» Passage to read:
::::

The Proposition $(11.6)$ of Neukirch's Algebraic Number Theory states that if $\mathcal O$ is a dedekind domain with field of fractions $K$ and $X$ is a set of nonzero prime ideals of $\mathcal O$ with finite complement, there is a canonical exact sequence:

$\begin{eqnarray*} 1 \rightarrow U(\mathcal O) \rightarrow U(\mathcal O(X)) \rightarrow \bigoplus_{\mathfrak p\not\in X}K^*/U(\mathcal O_{\mathfrak p}) \rightarrow \mathscr C\ell(\mathcal O) \rightarrow \mathscr C\ell(\mathcal O(X)) \rightarrow 1, \end{eqnarray*}$

and that $K^*/U(\mathcal O_{\mathfrak p})\cong \mathbb Z$, for all prime $\mathfrak p\not\in X$.

Now let $\mathcal O_K$ be the ring of integers of $K$, let $S$ denote a finite set of prime ideals of $\mathcal O_K$, and let $X$ be the set of all prime ideals that do not belong to $S$. We put $\mathcal O_K^S = \mathcal O_K (X)$. The units of this ring are called the $S$-units.

(11.7) Corollary. For the group $K^S = (\mathcal O_K^S)*$ of $S$-units of $K$ there is an isomorphism $K^S\cong \mu(K) \times \mathbb Z^{\# S+r+s-1}$ where $r$ and $s$ are the number of real imersions and pairs of complex imersions of $K$.

::::

» The data:
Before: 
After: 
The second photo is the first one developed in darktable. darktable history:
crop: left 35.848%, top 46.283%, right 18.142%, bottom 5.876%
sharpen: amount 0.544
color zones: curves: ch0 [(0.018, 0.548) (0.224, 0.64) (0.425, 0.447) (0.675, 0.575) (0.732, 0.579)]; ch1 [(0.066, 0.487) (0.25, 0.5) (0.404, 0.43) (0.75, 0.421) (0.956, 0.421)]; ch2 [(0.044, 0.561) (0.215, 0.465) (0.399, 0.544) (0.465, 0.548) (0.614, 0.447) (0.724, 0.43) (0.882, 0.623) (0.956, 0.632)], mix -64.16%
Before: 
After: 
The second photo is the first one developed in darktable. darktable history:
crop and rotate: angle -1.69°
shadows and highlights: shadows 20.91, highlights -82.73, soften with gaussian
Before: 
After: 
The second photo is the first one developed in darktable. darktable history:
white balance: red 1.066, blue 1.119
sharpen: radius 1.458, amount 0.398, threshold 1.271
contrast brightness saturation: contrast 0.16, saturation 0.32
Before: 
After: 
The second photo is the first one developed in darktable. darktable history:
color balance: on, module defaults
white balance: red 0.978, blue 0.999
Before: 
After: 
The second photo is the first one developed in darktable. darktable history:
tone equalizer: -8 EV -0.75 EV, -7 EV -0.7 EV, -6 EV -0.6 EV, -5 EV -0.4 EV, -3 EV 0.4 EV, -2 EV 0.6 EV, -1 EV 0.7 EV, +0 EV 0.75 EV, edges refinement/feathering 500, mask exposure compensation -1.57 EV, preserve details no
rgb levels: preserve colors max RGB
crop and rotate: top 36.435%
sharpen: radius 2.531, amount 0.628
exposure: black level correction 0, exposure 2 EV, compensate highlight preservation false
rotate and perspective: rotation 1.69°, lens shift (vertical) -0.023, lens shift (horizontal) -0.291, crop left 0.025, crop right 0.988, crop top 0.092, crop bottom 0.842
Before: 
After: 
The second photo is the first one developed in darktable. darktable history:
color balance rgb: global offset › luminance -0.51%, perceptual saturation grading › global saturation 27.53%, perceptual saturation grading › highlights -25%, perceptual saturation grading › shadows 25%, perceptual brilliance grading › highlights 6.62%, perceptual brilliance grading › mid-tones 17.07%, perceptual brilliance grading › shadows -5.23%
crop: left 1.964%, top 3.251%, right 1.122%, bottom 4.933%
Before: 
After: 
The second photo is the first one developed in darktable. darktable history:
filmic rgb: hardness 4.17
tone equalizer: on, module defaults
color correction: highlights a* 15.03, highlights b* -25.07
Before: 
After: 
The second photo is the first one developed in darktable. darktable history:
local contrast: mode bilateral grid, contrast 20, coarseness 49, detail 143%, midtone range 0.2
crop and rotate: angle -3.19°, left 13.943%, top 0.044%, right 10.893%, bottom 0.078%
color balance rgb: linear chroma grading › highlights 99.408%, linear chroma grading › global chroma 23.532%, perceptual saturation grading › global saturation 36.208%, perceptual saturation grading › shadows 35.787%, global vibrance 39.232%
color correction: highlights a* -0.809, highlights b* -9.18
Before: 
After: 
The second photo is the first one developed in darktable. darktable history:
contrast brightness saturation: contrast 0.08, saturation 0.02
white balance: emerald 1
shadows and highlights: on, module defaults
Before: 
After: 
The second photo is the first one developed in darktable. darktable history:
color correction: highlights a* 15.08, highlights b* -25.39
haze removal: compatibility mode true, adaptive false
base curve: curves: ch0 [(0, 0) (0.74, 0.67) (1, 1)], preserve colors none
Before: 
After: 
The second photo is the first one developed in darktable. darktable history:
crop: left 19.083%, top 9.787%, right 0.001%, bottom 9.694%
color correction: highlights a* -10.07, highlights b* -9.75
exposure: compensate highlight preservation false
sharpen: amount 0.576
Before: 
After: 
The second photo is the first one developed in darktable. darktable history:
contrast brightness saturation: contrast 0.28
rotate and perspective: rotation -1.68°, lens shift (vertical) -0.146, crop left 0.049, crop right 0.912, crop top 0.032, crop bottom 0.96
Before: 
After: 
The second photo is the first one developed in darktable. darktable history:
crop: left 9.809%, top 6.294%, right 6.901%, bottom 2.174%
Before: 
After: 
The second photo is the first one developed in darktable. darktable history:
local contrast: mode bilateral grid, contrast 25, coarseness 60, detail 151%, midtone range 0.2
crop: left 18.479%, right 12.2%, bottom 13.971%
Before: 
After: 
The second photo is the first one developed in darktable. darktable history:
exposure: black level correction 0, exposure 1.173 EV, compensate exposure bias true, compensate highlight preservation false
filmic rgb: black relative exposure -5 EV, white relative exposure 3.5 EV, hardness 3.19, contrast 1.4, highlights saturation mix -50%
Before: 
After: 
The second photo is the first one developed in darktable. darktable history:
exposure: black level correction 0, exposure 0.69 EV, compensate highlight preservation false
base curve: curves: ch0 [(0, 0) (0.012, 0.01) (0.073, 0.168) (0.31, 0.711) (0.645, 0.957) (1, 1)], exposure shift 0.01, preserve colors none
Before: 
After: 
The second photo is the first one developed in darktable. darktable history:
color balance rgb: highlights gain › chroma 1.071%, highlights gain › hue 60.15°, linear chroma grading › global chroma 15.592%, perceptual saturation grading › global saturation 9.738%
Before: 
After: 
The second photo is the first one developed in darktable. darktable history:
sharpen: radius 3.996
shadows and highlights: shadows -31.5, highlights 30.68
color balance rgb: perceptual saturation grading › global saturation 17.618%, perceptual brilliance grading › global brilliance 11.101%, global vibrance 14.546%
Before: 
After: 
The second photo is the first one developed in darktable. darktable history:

::::

» Tasks to perform:
a – Answer these from the passage on S-units:
(i) Which numbered proposition of Neukirch's Algebraic Number Theory does it cite?
(ii) For a prime 𝔭 not in X, what is K*/U(𝒪_𝔭) isomorphic to?
(iii) What name is given to the units of the ring 𝒪_K^S?
b – Quote the rows word for word, beginning with the first row and stopping after the row that contains "contrast brightness saturation: contrast 0.16, saturation".

» Answers to the tasks:
a –
(i) Proposition (11.6)
(ii) ℤ
(iii) The S-units

b –
Before: 
After: 
The second photo is the first one developed in darktable. darktable history:
crop: left 35.848%, top 46.283%, right 18.142%, bottom 5.876%
sharpen: amount 0.544
color zones: curves: ch0 [(0.018, 0.548) (0.224, 0.64) (0.425, 0.447) (0.675, 0.575) (0.732, 0.579)]; ch1 [(0.066, 0.487) (0.25, 0.5) (0.404, 0.43) (0.75, 0.421) (0.956, 0.421)]; ch2 [(0.044, 0.561) (0.215, 0.465) (0.399, 0.544) (0.465, 0.548) (0.614, 0.447) (0.724, 0.43) (0.882, 0.623) (0.956, 0.632)], mix -64.16%
Before: 
After: 
The second photo is the first one developed in darktable. darktable history:
crop and rotate: angle -1.69°
shadows and highlights: shadows 20.91, highlights -82.73, soften with gaussian
Before: 
After: 
The second photo is the first one developed in darktable. darktable history:
white balance: red 1.066, blue 1.119
sharpen: radius 1.458, amount 0.398, threshold 1.271
contrast brightness saturation: contrast 0.16, saturation 0.32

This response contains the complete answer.